» INPUT DATA

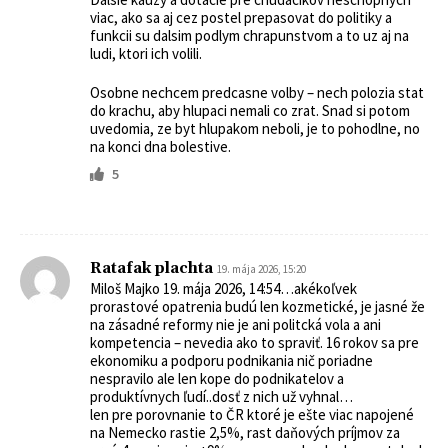
viac, ako sa aj cez postel prepasovat do politiky a
funkcii su dalsim podlym chrapunstvom a to uz aj na
ludi, ktori ich volili.
Osobne nechcem predcasne volby – nech polozia stat
do krachu, aby hlupaci nemali co zrat. Snad si potom
uvedomia, ze byt hlupakom neboli, je to pohodlne, no
na konci dna bolestive.
5
Ratafak plachta
19. mája 2026, 15:20
Miloš Majko 19. mája 2026, 14:54…akékoľvek
prorastové opatrenia budú len kozmetické, je jasné že
na zásadné reformy nie je ani politcká vola a ani
kompetencia – nevedia ako to spraviť. 16 rokov sa pre
ekonomiku a podporu podnikania nič poriadne
nespravilo ale len kope do podnikatelov a
produktívnych ľudí..dosť z nich už vyhnal…
len pre porovnanie to ČR ktoré je ešte viac napojené
na Nemecko rastie 2,5%, rast daňových príjmov za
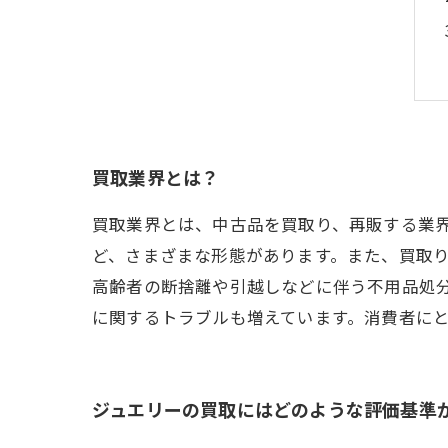
買取業界とは？
買取業界とは、中古品を買取り、再販する業
ど、さまざまな形態があります。また、買取
高齢者の断捨離や引越しなどに伴う不用品処
に関するトラブルも増えています。消費者に
ジュエリーの買取にはどのような評価基準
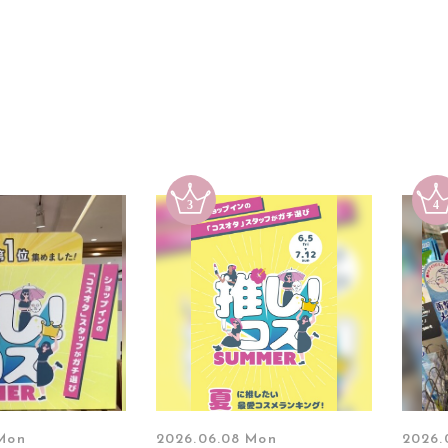
 Mon
2026.06.08 Mon
2026.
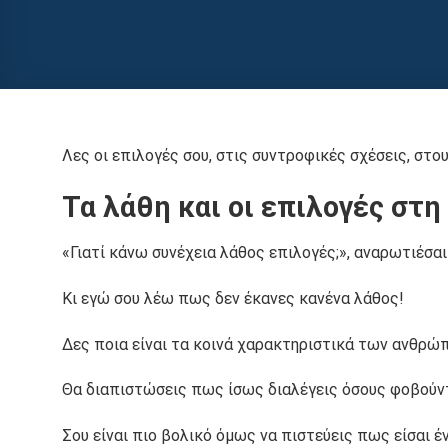
Λες οι επιλογές σου, στις συντροφικές σχέσεις, στο
Τα λάθη και οι επιλογές στη
«Γιατί κάνω συνέχεια λάθος επιλογές;», αναρωτιέσαι
Κι εγώ σου λέω πως δεν έκανες κανένα λάθος!
Δες ποια είναι τα κοινά χαρακτηριστικά των ανθρ
Θα διαπιστώσεις πως ίσως διαλέγεις όσους φοβούντ
Σου είναι πιο βολικό όμως να πιστεύεις πως είσαι έν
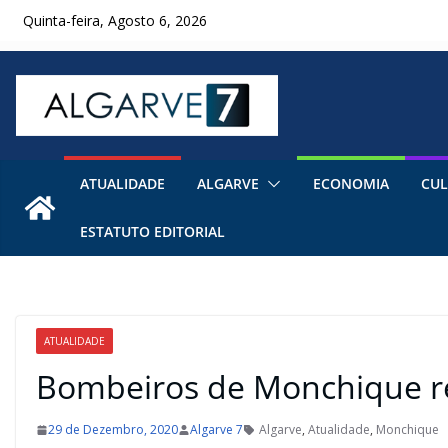
Skip
Quinta-feira, Agosto 6, 2026
to
content
ATUALIDADE
ALGARVE
ECONOMIA
CUL
ESTATUTO EDITORIAL
ATUALIDADE
Bombeiros de Monchique r
29 de Dezembro, 2020
Algarve 7
Algarve
,
Atualidade
,
Monchique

» WHAT THE TASK ASKS
Every line between the one containing "na zásadné reformy" and the last line of the data above, both included, should be copied exactly, but not the pictures.

» RESPONSE
na zásadné reformy nie je ani politcká vola a ani
kompetencia – nevedia ako to spraviť. 16 rokov sa pre
ekonomiku a podporu podnikania nič poriadne
nespravilo ale len kope do podnikatelov a
produktívnych ľudí..dosť z nich už vyhnal…
len pre porovnanie to ČR ktoré je ešte viac napojené
na Nemecko rastie 2,5%, rast daňových príjmov za
買取業界とは？
買取業界とは、中古品を買取り、再販する業
ど、さまざまな形態があります。また、買取
高齢者の断捨離や引越しなどに伴う不用品処
に関するトラブルも増えています。消費者に
ジュエリーの買取にはどのような評価基準
 Mon
2026.06.08 Mon
2026.
Λες οι επιλογές σου, στις συντροφικές σχέσεις, στο
Τα λάθη και οι επιλογές στη
«Γιατί κάνω συνέχεια λάθος επιλογές;», αναρωτιέσαι
Κι εγώ σου λέω πως δεν έκανες κανένα λάθος!
Δες ποια είναι τα κοινά χαρακτηριστικά των ανθρ
Θα διαπιστώσεις πως ίσως διαλέγεις όσους φοβούντ
Σου είναι πιο βολικό όμως να πιστεύεις πως είσαι έν
Skip
Quinta-feira, Agosto 6, 2026
to
content
ATUALIDADE
ALGARVE
ECONOMIA
CUL
ESTATUTO EDITORIAL
ATUALIDADE
Bombeiros de Monchique r
29 de Dezembro, 2020
Algarve 7
Algarve
,
Atualidade
,
Monchique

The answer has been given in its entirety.